A few weeks before this artwork I had been wanting to paint a large Halloween theme oil painting to hang over my fireplace mantel. I envisioned children hiding behind things and a large stairwell. This is based on my several grandchildren who over the years love the stairs and playing hide-n-seek. I also know they would love to identify themselves in my painting.
Considering that I had 1 day to finish this image on to a 9 x 12-inch tablet, I only drew one girl entering a large living room. Not having much room for a winding stairwell, I added a simple one. I did not want to make it too scary, just my own prejudice. So, I added a rather welcoming adult pumpkin woman.

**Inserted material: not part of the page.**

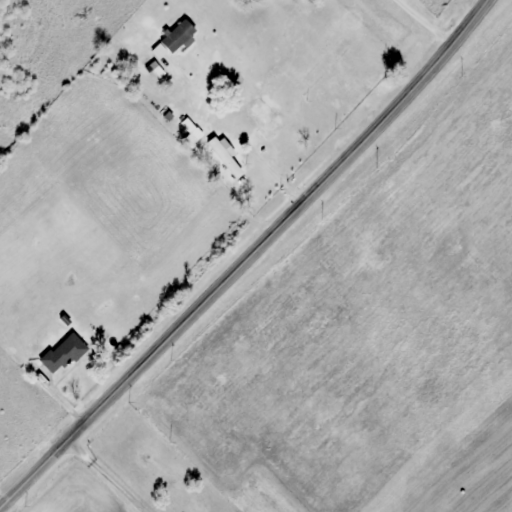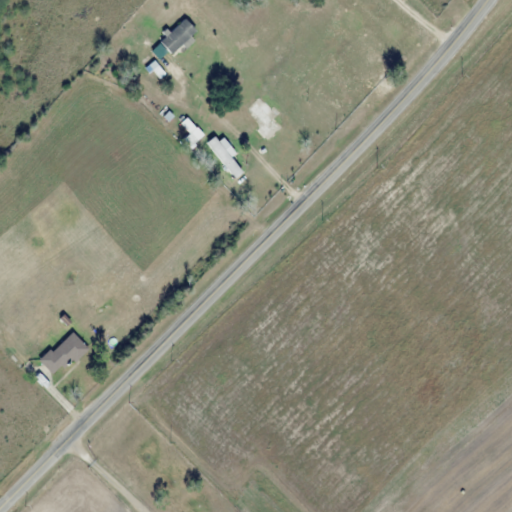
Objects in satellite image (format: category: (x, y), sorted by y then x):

I had room behind the pumpkin lady, so I added two crawling pumpkin children.
The window and blowing curtains gave it movement. I drew broken windowpanes so a bat could fly in. But I lost that detail when I darkened the sky. Of course, I needed a moon, and felt that a crescent moon would not overtake the focus on what was the main story, what was happening in the entry.

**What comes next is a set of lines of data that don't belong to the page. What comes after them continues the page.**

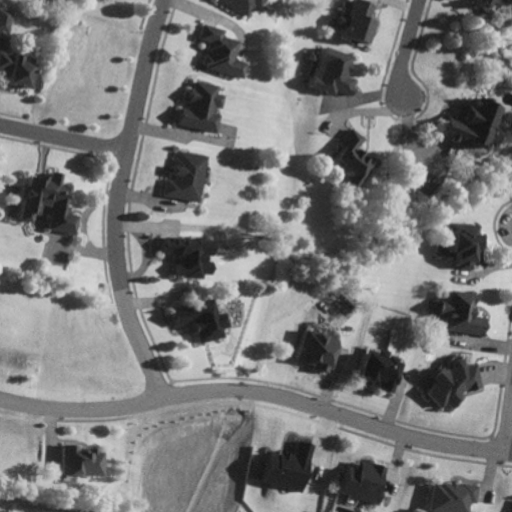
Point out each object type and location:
building: (482, 3)
building: (237, 4)
building: (4, 19)
building: (357, 20)
road: (405, 49)
building: (217, 51)
building: (15, 68)
building: (331, 71)
building: (198, 106)
building: (468, 123)
road: (63, 141)
building: (351, 157)
building: (184, 176)
building: (42, 201)
road: (121, 203)
building: (461, 242)
building: (186, 254)
building: (457, 313)
building: (198, 318)
building: (315, 349)
building: (377, 369)
building: (451, 382)
road: (258, 399)
road: (508, 427)
building: (79, 461)
building: (287, 466)
building: (363, 481)
building: (452, 496)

I wanted to add interest to the floor, so drew the rug at the entry with a pattern kind of bat like patterns. There was not a lot happening with the walls, thus crawling rats became wallpaper-like. I have seen that mansions with large floor tiles so borrowed that motif. In the foreground of the lower right corner the detail of a spider and web pulls the viewer’s interest back into the picture plane.
I placed an arched entry door for mood and movement. Behind the door a small portion of a mummy...is waiting to surprise the girl! I of course needed a painting of a deceased relative, Dracula. A half-size entry table was placed under the painting to not crowd the hall. I had just purchased a candelabra and felt it was dramatic and should go into one of my Inktober inkings, so it found its way under Dracula.
It was easy imagining what to draw. Within the United States, Halloween images begin bombarding shoppers and those online as early as August! The only creative part of this was the pumpkin lady, the crawling children, and where I placed my images.
Canson Bristol vellum paper,100 lb. Sakura Pigma FB permanent (no bleeding) fine point felt tip pen. If you do not keep pressure on pen consistent, thickness and value of line is impacted. Low difficulty.
Day 2: “Oops” (Ink Wash Over Drawing)
I added washes over the day 1 drawing for dramatic effect. I could have achieved this with pen lines, but the lack of time necessitated washes. These washes gave “pop” to the image because of the range of values. Note that the black cat was added during this wash stage.
I painted ink washes over the Day 1 original drawing. I mixed carbon ink with water. I applied these washes with a ½ inch dagger stripper brush for larger areas; and a Princeton # 8 round synthetic sable brush for smaller areas. Although the drawing surface did not allow me to lighten washes (un-sized paper), it at least was not too spotty when I applied the washes. Medium difficulty.